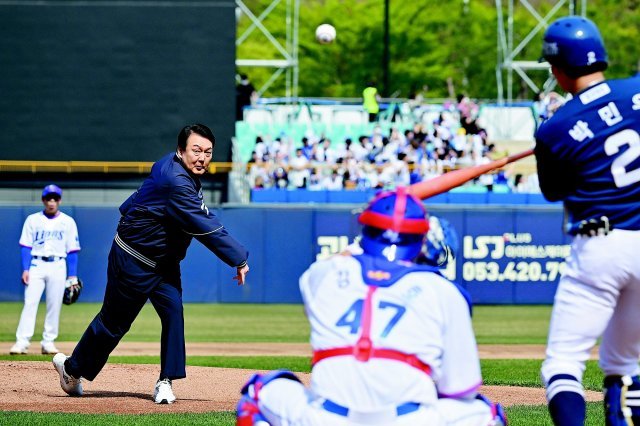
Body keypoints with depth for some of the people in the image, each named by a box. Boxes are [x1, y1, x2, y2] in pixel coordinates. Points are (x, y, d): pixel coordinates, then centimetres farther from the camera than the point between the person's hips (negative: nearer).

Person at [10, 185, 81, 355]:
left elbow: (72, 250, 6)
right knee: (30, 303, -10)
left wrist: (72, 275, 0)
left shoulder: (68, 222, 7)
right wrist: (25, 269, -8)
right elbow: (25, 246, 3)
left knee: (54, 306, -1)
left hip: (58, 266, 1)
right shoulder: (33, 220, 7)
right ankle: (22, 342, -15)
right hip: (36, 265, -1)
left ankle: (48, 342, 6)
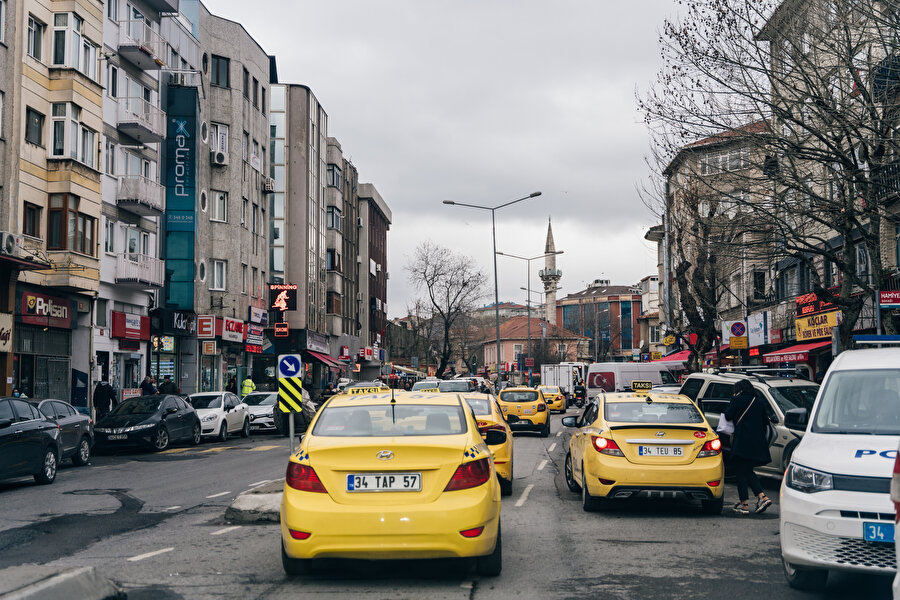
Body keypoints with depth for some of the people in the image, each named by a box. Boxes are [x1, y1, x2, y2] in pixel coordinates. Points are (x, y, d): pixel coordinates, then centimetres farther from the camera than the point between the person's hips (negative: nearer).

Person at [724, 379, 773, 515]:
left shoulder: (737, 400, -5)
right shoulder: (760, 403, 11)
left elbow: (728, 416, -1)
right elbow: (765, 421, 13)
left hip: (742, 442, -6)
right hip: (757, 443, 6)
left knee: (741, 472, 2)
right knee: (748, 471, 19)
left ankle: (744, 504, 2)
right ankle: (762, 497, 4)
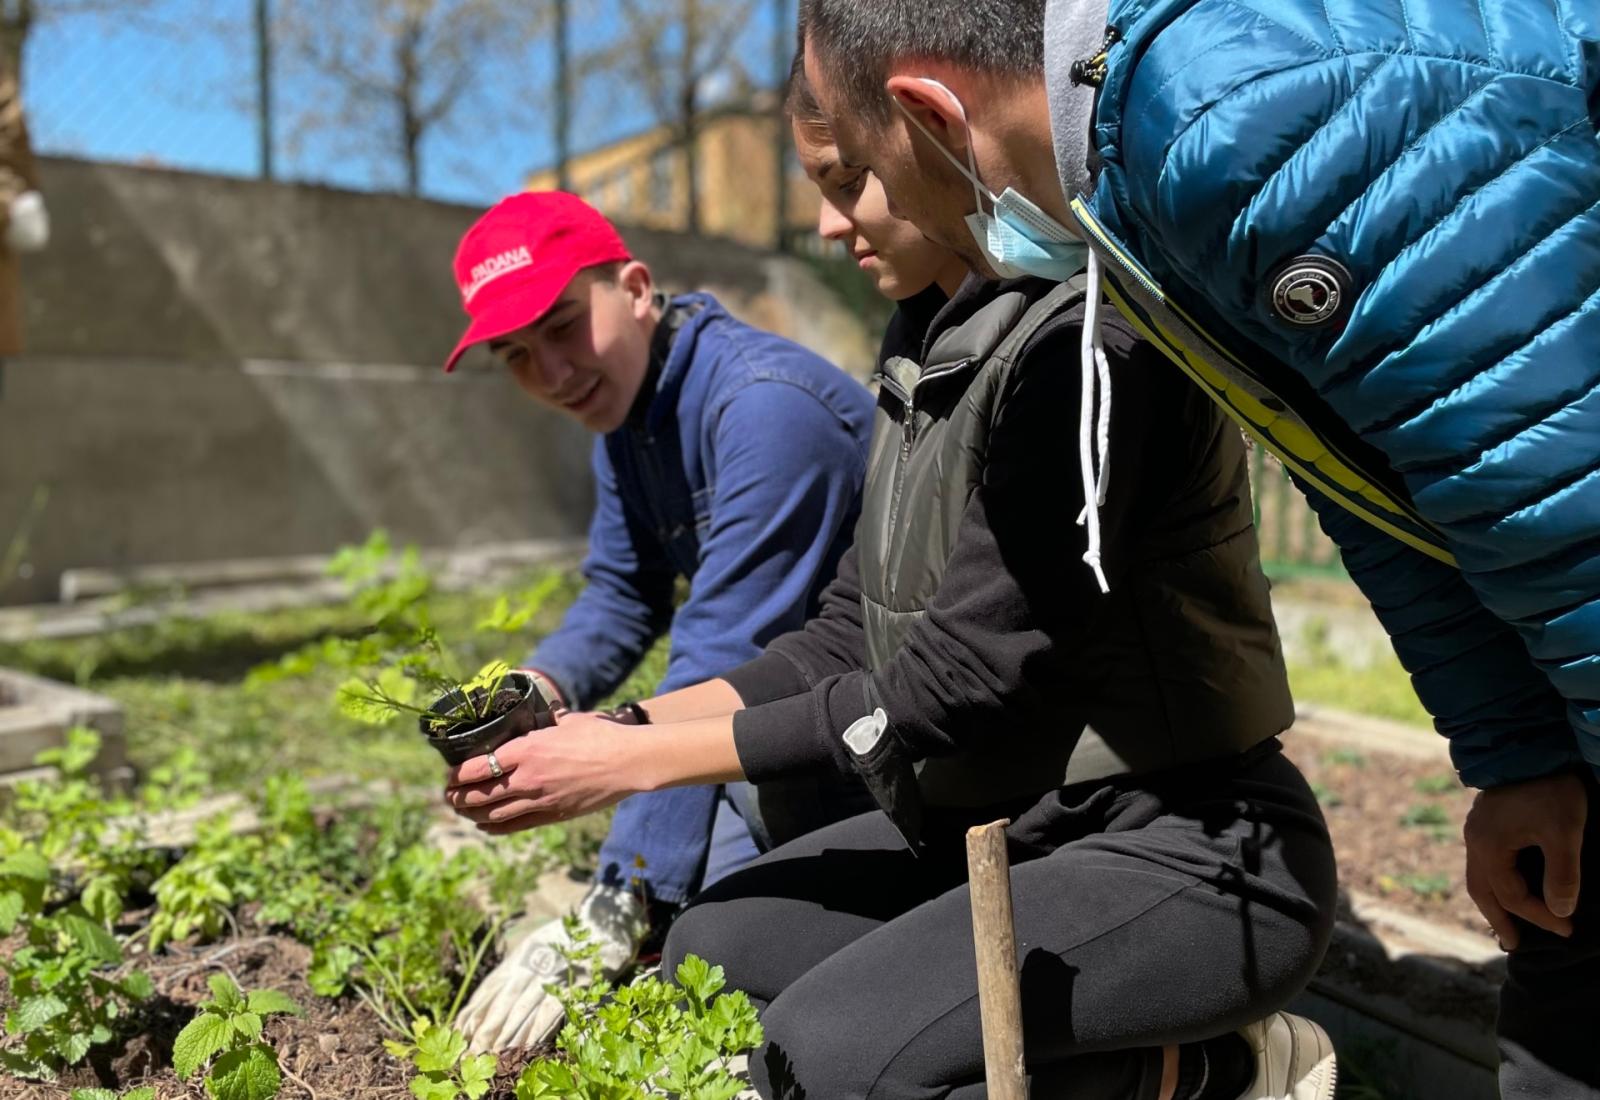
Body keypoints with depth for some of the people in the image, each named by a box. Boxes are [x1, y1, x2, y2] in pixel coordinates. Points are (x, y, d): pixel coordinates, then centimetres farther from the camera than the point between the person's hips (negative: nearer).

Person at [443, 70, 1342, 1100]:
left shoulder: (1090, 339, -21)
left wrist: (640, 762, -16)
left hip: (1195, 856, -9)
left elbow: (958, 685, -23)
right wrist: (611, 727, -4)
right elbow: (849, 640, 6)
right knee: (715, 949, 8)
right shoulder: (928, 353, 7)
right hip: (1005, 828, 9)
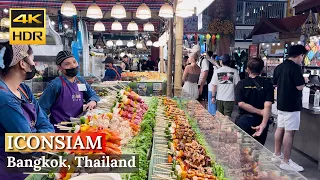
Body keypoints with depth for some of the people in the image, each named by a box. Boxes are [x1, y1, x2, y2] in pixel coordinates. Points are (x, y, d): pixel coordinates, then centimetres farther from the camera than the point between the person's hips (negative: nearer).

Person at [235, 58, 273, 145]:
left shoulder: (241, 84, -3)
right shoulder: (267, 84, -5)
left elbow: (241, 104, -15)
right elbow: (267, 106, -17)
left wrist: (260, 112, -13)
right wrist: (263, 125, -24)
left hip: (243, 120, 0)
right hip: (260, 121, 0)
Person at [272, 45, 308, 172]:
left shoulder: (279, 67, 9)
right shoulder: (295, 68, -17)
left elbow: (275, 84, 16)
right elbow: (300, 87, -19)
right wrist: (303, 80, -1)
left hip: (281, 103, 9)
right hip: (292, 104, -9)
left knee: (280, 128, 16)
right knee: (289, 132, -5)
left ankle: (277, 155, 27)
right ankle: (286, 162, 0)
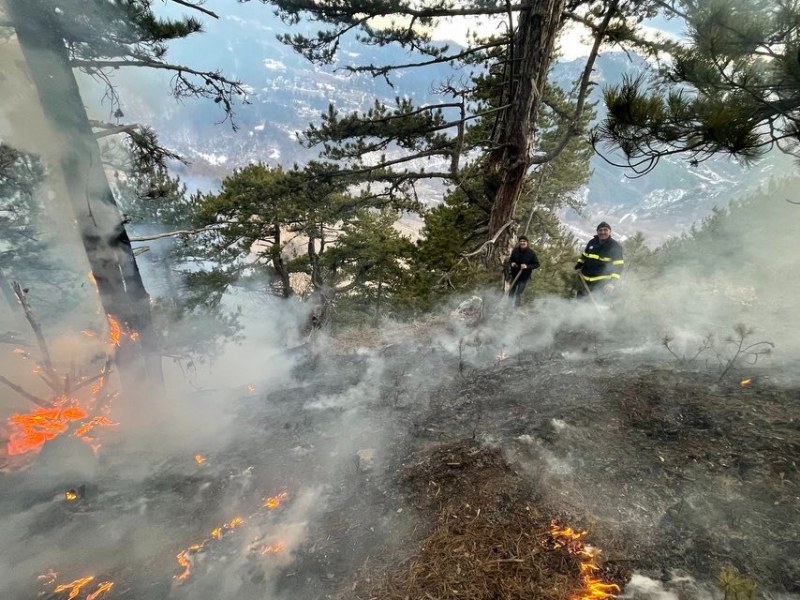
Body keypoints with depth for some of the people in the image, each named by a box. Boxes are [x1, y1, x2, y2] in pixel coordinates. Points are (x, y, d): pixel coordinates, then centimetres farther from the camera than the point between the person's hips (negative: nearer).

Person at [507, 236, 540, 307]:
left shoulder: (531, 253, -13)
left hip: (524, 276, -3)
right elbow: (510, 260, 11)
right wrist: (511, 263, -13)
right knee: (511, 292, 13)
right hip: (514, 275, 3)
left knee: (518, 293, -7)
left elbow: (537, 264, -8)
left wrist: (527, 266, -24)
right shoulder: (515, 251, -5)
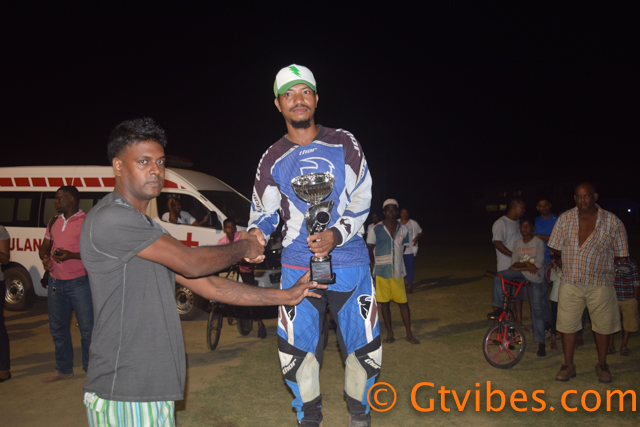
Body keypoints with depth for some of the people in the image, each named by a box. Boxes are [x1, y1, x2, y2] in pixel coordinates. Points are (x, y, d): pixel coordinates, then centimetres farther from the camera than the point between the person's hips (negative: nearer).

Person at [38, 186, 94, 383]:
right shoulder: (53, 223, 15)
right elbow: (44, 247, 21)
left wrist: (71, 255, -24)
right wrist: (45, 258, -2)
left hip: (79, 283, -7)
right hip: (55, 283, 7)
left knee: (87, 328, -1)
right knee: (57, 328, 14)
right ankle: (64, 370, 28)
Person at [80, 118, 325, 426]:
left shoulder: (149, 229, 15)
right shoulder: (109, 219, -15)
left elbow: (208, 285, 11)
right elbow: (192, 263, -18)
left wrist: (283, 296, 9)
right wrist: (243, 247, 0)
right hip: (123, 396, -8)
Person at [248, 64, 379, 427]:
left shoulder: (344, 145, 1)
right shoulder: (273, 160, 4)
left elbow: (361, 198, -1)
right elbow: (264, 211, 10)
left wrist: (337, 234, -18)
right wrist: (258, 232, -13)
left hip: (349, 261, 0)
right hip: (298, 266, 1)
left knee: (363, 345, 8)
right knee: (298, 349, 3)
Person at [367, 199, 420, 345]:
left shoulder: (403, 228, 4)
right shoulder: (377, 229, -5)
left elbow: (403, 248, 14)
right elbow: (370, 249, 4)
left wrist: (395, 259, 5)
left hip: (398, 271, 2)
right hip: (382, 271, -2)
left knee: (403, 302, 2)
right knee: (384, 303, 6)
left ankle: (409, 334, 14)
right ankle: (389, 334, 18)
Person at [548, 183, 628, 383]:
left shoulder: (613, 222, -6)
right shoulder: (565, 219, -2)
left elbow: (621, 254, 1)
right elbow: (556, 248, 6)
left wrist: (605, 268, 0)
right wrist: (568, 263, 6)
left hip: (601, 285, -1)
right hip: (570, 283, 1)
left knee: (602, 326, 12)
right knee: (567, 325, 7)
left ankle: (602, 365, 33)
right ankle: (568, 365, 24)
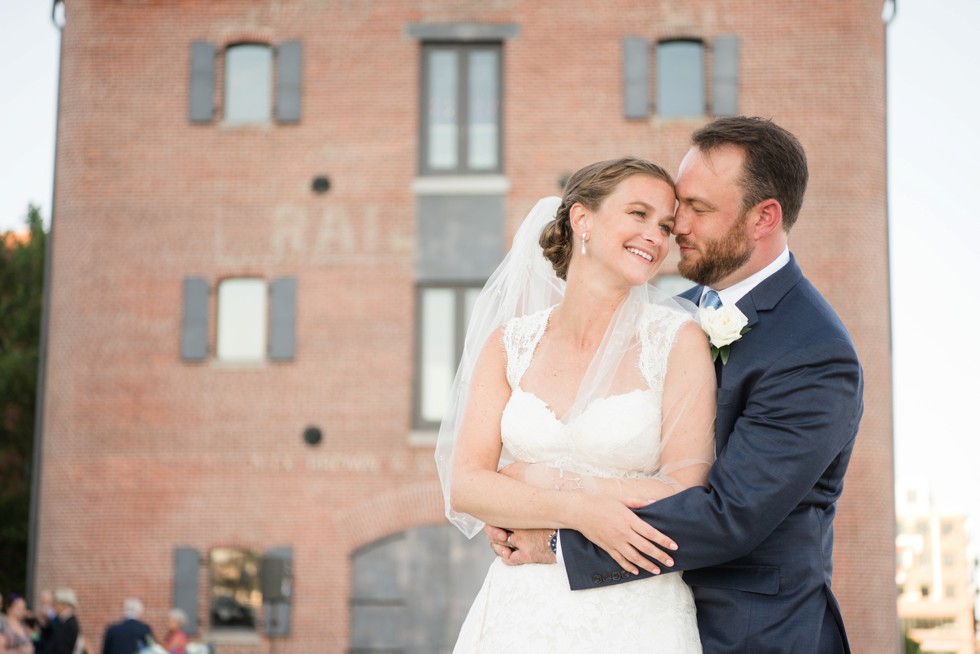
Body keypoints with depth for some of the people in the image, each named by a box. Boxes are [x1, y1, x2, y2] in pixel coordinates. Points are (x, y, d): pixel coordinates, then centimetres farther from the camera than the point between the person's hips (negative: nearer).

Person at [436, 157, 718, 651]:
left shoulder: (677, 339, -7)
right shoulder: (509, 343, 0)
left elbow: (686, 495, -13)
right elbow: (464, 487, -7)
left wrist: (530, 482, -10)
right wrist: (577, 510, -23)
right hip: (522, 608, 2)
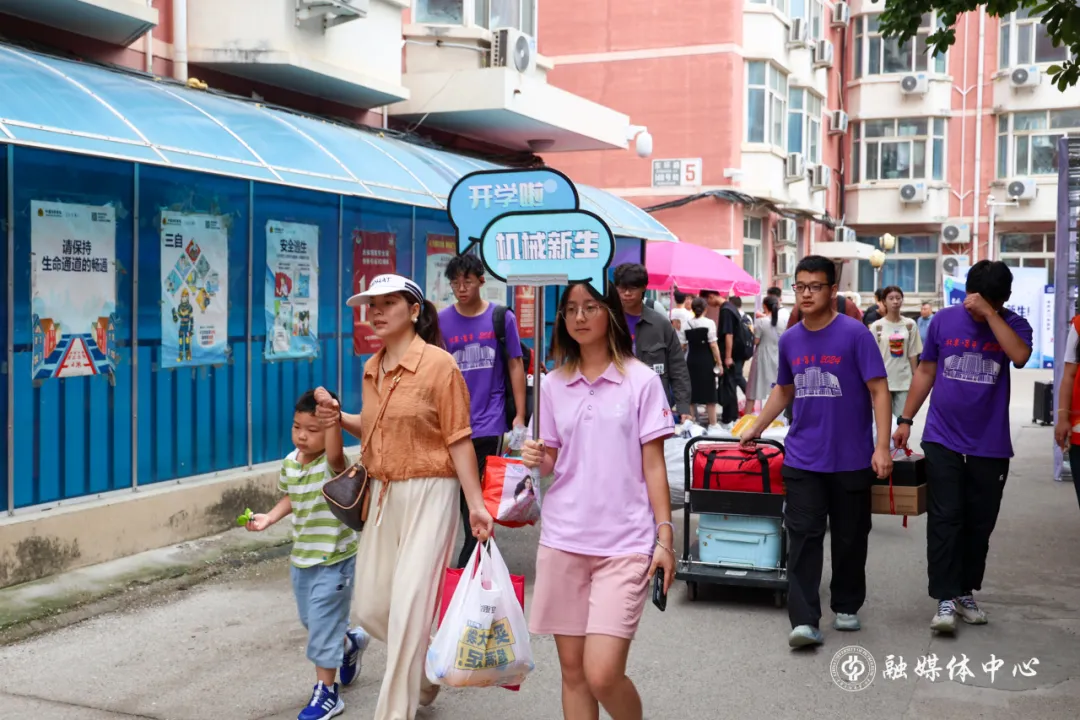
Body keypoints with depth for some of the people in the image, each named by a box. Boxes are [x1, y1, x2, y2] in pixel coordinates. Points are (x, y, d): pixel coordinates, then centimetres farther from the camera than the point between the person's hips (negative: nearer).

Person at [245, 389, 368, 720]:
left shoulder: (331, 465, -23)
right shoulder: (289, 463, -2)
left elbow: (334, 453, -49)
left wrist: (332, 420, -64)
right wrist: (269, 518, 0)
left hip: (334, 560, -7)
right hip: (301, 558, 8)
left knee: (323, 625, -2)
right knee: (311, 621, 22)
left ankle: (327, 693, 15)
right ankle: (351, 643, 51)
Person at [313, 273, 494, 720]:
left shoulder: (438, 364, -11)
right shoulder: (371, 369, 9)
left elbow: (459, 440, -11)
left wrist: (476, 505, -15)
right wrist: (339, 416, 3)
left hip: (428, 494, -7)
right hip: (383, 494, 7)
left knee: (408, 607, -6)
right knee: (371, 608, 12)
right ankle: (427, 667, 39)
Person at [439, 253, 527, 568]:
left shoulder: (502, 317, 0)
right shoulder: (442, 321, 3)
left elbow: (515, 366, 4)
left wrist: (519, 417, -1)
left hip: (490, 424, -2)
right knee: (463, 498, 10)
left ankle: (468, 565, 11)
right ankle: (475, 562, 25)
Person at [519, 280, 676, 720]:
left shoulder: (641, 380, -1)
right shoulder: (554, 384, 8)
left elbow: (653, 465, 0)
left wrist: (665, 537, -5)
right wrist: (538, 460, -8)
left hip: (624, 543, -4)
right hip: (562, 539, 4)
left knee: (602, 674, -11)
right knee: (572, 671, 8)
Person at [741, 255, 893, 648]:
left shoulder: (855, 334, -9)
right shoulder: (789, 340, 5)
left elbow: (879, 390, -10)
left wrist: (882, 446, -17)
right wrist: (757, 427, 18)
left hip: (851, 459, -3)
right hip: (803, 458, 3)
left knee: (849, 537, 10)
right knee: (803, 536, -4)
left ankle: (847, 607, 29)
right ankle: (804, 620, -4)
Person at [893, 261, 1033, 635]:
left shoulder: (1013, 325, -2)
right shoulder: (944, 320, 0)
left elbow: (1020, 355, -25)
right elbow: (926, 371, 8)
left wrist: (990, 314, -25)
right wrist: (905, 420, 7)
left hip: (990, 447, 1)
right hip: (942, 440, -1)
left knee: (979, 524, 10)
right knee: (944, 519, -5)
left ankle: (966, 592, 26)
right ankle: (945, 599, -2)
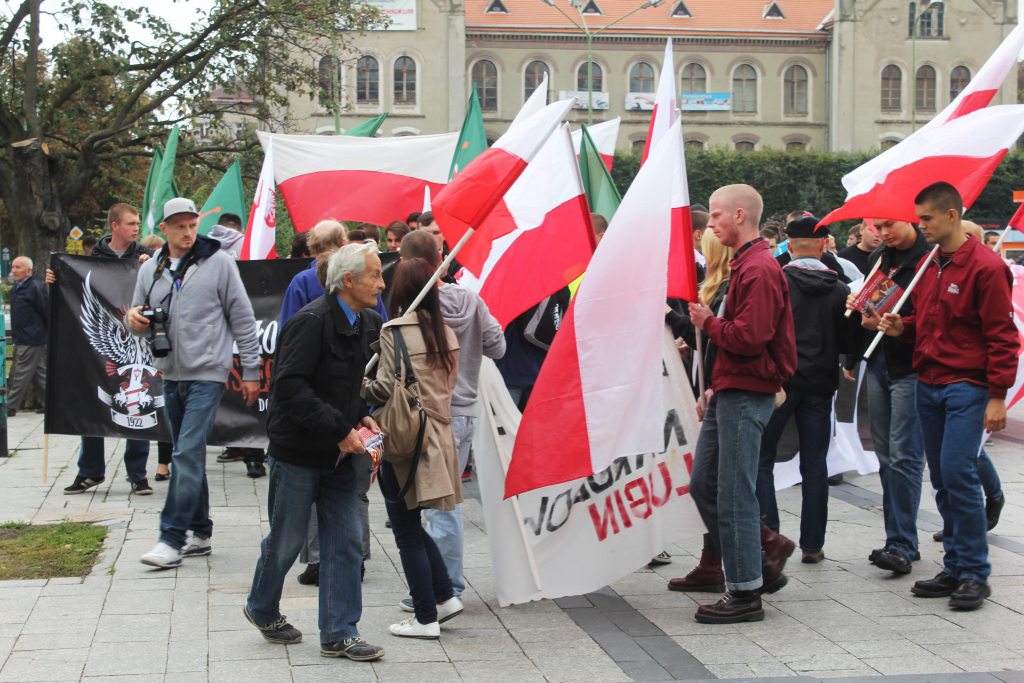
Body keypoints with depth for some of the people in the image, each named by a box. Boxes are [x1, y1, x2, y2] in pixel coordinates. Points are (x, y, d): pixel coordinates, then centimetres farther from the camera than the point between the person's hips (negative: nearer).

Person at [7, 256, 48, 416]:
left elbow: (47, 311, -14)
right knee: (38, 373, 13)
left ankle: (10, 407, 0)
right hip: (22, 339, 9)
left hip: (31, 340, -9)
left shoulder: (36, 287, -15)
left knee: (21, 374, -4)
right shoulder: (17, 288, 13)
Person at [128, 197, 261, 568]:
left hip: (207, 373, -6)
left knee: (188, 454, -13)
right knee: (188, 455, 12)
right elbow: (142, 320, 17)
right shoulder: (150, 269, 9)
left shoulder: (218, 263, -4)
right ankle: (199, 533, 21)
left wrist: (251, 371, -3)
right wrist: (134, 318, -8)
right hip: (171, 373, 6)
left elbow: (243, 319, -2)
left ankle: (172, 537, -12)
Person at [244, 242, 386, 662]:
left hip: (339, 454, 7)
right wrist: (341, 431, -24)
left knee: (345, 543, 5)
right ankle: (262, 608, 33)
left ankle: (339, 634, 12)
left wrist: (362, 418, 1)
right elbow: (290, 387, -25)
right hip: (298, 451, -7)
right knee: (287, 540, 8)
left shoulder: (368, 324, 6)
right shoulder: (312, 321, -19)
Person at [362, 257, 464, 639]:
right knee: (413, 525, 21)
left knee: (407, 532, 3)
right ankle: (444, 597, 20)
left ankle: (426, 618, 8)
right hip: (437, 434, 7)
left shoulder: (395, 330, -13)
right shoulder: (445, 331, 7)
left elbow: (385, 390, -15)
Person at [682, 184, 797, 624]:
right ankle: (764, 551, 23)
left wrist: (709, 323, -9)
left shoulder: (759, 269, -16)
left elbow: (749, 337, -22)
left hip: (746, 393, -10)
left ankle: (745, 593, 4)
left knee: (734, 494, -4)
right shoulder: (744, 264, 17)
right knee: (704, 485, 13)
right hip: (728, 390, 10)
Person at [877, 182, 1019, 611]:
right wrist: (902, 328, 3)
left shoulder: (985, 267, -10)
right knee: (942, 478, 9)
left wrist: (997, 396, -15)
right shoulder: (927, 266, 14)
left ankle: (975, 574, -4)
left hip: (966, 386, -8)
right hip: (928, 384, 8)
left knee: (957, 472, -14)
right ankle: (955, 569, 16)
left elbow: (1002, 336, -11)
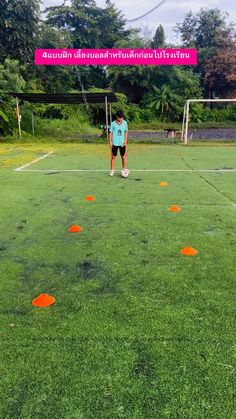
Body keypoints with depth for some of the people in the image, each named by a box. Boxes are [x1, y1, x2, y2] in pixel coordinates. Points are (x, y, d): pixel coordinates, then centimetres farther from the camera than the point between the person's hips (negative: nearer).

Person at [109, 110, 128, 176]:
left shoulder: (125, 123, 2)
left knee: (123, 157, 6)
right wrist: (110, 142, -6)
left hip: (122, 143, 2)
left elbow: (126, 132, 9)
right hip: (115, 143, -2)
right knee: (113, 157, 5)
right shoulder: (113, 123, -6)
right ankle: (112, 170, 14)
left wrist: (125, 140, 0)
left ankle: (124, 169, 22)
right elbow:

^^^^^^^^^^^^^^^^

• What the exercise asks
Put the stretch of the entries from the line containing "left wrist: (72, 275, 0)" through the line containing "left shoulder: (279, 67, 9)" into a Markdown table with the columns Row and Line, numbering each line and skipping blank ones. Leave the pictures out of your answer.

• Response below
| Row | Line |
|---|---|
| 1 | left wrist: (72, 275, 0) |
| 2 | left shoulder: (68, 222, 7) |
| 3 | right wrist: (25, 269, -8) |
| 4 | right elbow: (25, 246, 3) |
| 5 | left knee: (54, 306, -1) |
| 6 | left hip: (58, 266, 1) |
| 7 | right shoulder: (33, 220, 7) |
| 8 | right ankle: (22, 342, -15) |
| 9 | right hip: (36, 265, -1) |
| 10 | left ankle: (48, 342, 6) |
| 11 | Body keypoints with depth for some of the people in the image, each named by a box. Boxes are [x1, y1, x2, y2] in pixel coordinates. Points are (x, y, d): pixel coordinates, then centimetres farther from the camera than the point between the person's hips (negative: nearer). |
| 12 | Person at [724, 379, 773, 515]: |
| 13 | left shoulder: (737, 400, -5) |
| 14 | right shoulder: (760, 403, 11) |
| 15 | left elbow: (728, 416, -1) |
| 16 | right elbow: (765, 421, 13) |
| 17 | left hip: (742, 442, -6) |
| 18 | right hip: (757, 443, 6) |
| 19 | left knee: (741, 472, 2) |
| 20 | right knee: (748, 471, 19) |
| 21 | left ankle: (744, 504, 2) |
| 22 | right ankle: (762, 497, 4) |
| 23 | Body keypoints with depth for some of the people in the image, each named by a box. Boxes are [x1, y1, x2, y2] in pixel coordinates. Points are (x, y, d): pixel coordinates, then centimetres farther from the camera than the point between the person's hips (negative: nearer). |
| 24 | Person at [443, 70, 1342, 1100]: |
| 25 | left shoulder: (1090, 339, -21) |
| 26 | left wrist: (640, 762, -16) |
| 27 | left hip: (1195, 856, -9) |
| 28 | left elbow: (958, 685, -23) |
| 29 | right wrist: (611, 727, -4) |
| 30 | right elbow: (849, 640, 6) |
| 31 | right knee: (715, 949, 8) |
| 32 | right shoulder: (928, 353, 7) |
| 33 | right hip: (1005, 828, 9) |
| 34 | Body keypoints with depth for some of the people in the image, each named by a box. Boxes are [x1, y1, x2, y2] in pixel coordinates. Points are (x, y, d): pixel coordinates, then centimetres farther from the camera than the point between the person's hips (negative: nearer). |
| 35 | Person at [235, 58, 273, 145]: |
| 36 | left shoulder: (241, 84, -3) |
| 37 | right shoulder: (267, 84, -5) |
| 38 | left elbow: (241, 104, -15) |
| 39 | right elbow: (267, 106, -17) |
| 40 | left wrist: (260, 112, -13) |
| 41 | right wrist: (263, 125, -24) |
| 42 | left hip: (243, 120, 0) |
| 43 | right hip: (260, 121, 0) |
| 44 | Person at [272, 45, 308, 172]: |
| 45 | left shoulder: (279, 67, 9) |